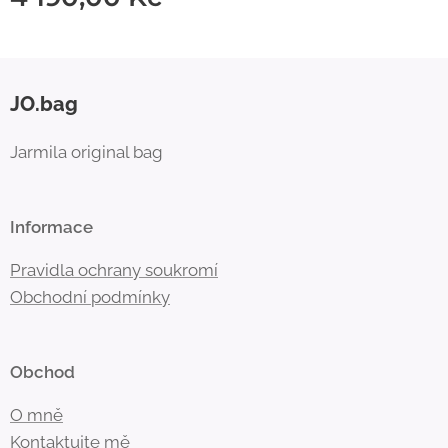
JO.bag
Jarmila original bag
Informace
Pravidla ochrany soukromí
Obchodní
podmínky
Obchod
O mně
Kontaktujte mě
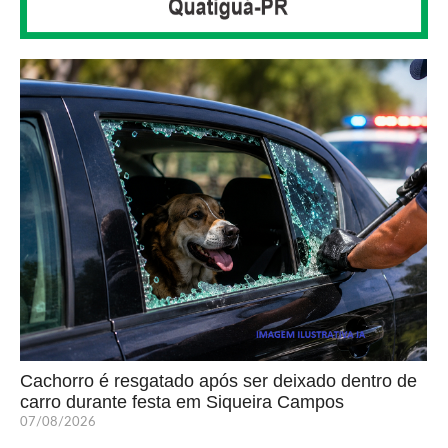
Cachorro é resgatado após ser deixado dentro de
carro durante festa em Siqueira Campos
07/08/2026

####

Your objective:
Copy out the text read from the pictures in the material with "Kontaktujte mě" swapped for "Napište mi" and everything else unchanged. Leave the pictures out.

Answer to this task:
JO.bag
Jarmila original bag
Informace
Pravidla ochrany soukromí
Obchodní
podmínky
Obchod
O mně
Napište mi
Cachorro é resgatado após ser deixado dentro de
carro durante festa em Siqueira Campos
07/08/2026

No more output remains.